• Extracted text:
=-=-=

Their "Physicians' Proposal for National Health Insurance," would expand Medicare into a single-payer system akin to Canada. It would eliminate employee-based insurance and be funded through current government health spending programs and "modest" new taxes.
Former Surgeons General David Satcher and Julius Richmond also support the plan.
The physicians estimate a single-payer system would save $200 billion in administrative costs, including $10 billion in California. Physician compensation would not change under the plan, they said.
"For physicians, the gratifications of healing gives way to anger and alienation in a system that treats sick people as commodities and physicians as investors' tools," the physicians, led by Dr. Steffie Woolhandler of Harvard Medical School, wrote in the article.
Their proposal is similar to a statewide bill sponsored by Sen. Sheila Kuehl, SB 921, that passed the state Senate in June and will be taken up in early 2004 in the Assembly. The physicians support the Santa Monica Democrat's bill.
"The national health care crisis is very much a crisis in California -- we have a much worse situation that in other states," said Dr. James Kahn, a professor of health policy at University of California, San Francisco and an Oakland resident.
Nearly 41 million Americans -- seven million in this state -- are uninsured.
Leveling the playing field
Dr. Avrum Gratch, a retired orthopedic surgeon who practiced in Berkeley, said a single-payer system wouldn't limit access to specialists like himself. Instead, it would level the playing field, allowing patients to choose their own physician.

=-=-=

• The data:
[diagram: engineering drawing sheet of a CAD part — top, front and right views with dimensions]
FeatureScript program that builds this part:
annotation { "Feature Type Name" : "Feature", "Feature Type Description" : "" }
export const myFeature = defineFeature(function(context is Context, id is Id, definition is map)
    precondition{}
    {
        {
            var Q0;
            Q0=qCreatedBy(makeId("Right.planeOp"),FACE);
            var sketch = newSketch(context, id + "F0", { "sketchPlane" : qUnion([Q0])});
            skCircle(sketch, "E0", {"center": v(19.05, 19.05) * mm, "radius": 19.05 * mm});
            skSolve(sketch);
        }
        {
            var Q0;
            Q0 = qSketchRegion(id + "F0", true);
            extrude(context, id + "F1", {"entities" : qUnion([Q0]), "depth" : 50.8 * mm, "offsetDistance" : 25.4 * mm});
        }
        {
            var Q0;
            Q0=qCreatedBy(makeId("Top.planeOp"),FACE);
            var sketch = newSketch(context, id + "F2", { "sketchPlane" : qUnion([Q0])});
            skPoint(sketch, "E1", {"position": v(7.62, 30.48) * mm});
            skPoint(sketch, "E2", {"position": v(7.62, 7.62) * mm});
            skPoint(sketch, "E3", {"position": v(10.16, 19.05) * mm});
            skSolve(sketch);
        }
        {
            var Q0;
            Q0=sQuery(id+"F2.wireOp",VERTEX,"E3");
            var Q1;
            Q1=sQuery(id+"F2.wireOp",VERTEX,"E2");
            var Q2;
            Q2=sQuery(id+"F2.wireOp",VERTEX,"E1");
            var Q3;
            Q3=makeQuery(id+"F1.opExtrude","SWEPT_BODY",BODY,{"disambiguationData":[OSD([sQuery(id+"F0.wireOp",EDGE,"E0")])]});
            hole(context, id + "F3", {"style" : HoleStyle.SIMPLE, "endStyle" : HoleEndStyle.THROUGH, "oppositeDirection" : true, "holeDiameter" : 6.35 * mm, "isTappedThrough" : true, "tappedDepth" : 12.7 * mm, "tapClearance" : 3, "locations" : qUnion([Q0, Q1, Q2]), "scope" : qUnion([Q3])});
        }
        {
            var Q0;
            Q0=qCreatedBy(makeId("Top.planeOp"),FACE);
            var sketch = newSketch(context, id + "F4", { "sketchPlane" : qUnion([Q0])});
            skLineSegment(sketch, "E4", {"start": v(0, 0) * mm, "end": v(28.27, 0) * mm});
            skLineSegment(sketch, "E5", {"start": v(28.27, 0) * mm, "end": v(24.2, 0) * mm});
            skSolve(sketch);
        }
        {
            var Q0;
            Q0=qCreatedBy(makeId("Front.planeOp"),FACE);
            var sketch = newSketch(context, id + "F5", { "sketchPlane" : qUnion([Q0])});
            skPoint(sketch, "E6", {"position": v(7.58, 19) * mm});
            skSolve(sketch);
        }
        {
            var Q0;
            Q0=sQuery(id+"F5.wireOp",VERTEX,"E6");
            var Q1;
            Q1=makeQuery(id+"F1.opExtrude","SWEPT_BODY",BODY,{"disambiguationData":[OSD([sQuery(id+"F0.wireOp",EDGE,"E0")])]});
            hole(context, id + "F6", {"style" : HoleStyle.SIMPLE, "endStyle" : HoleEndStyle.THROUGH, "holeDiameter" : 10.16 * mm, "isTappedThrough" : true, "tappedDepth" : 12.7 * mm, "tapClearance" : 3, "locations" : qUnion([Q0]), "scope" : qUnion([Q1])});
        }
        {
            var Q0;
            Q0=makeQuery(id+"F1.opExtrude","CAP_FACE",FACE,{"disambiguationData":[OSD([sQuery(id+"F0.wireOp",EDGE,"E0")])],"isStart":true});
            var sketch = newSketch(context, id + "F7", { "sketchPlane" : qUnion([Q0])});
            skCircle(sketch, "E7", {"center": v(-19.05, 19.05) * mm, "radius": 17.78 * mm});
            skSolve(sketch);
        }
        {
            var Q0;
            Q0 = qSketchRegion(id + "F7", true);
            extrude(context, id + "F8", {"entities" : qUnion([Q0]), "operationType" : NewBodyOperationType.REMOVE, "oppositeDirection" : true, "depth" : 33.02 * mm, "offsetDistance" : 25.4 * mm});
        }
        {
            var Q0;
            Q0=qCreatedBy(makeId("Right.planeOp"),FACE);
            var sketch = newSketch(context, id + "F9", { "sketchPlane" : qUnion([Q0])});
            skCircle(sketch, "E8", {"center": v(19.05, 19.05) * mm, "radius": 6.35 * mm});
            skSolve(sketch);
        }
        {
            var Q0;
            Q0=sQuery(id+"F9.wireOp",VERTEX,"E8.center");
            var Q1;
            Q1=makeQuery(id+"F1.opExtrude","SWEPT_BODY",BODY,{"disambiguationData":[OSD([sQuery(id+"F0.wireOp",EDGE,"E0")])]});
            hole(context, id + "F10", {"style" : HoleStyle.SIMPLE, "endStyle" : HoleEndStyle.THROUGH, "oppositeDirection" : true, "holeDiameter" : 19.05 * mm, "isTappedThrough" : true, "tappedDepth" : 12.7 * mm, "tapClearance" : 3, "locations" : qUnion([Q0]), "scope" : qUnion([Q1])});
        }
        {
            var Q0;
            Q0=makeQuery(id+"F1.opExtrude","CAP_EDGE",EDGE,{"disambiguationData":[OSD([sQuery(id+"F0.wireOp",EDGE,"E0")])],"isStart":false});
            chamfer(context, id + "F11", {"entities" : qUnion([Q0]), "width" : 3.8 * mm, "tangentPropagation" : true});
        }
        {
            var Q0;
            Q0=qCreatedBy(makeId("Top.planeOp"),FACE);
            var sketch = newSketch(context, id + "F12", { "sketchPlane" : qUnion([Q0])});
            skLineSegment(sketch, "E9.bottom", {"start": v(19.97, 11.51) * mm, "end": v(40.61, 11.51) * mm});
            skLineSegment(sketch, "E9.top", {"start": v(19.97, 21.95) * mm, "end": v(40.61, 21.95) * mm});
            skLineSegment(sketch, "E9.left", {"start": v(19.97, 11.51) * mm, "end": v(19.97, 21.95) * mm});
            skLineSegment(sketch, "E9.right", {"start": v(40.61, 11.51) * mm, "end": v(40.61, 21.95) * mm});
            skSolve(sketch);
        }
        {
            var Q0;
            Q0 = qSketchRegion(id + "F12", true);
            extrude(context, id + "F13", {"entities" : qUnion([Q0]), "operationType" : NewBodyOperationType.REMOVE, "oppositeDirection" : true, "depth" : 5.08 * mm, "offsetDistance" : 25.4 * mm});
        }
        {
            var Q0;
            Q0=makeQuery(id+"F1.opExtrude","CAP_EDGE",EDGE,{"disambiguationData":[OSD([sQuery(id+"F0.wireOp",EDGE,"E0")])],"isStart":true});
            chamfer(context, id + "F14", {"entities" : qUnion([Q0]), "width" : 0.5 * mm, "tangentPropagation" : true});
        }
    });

=-=-=

• Requirement 1:
According to the single-payer health insurance article, how much of the estimated administrative savings would come in California?
• Requirement 2:
Write the next few paragraphs of the single-payer health insurance article, picking up after its final sentence.

• Your response 1:
$10 billion

• Your response 2:
"A specialist would not discriminate against a person's ability to pay," Gratch said.
More than half of California specialty doctors refuse to treat low-income patients, according to recent studies, because of declining Medi-Cal reimbursement rates.
On Monday, the Bush administration announced it will cut physician reimbursements for Medicaid (the national version of Medi-Cal) by 4.2 percent in January unless Congress passes legislation curbing the cut.
California has one of the lowest reimbursement rates, and the new state budget, signed early this month by Gov. Gray Davis, cut Medi-Cal reimbursements by another 5 percent.
The physicians denounced plans proposed by many of the leading Democratic presidential candidates to cover more of the uninsured through employer mandates, Medicaid expansion, vouchers and pricing caps.
Those plans would "perpetuate administrative waste" and "augment bureaucracy," the physicians wrote in the JAMA article.
Prescription drug plans
They also said bills passed by Congress to add a prescription drug benefit to Medicare would profit private insurance companies while shortchanging seniors.
The American Medical Association and the American Association of Health Plans, representing the managed care industry, opposed the physicians' proposal.
"A single-payer system is not the answer," AMA President Dr. Donald J. Palmisano said in a statement. "Long waits for health care services, a slowness to adopt new technologies and maintain facilities, and development of a large bureaucracy ... are all hallmarks of the single-payer system."
Instead, the AMA advocates refundable tax credits for the uninsured to buy health care and a mix of public and private financing.
Kahn of San Francisco General said the AMA doesn't reflect many physicians' views or patient interests.
"The AMA in the 1960s was against the creation of Medicare, calling it socialized medicine," Kahn said. "Unfortunately, they haven't moved past that view."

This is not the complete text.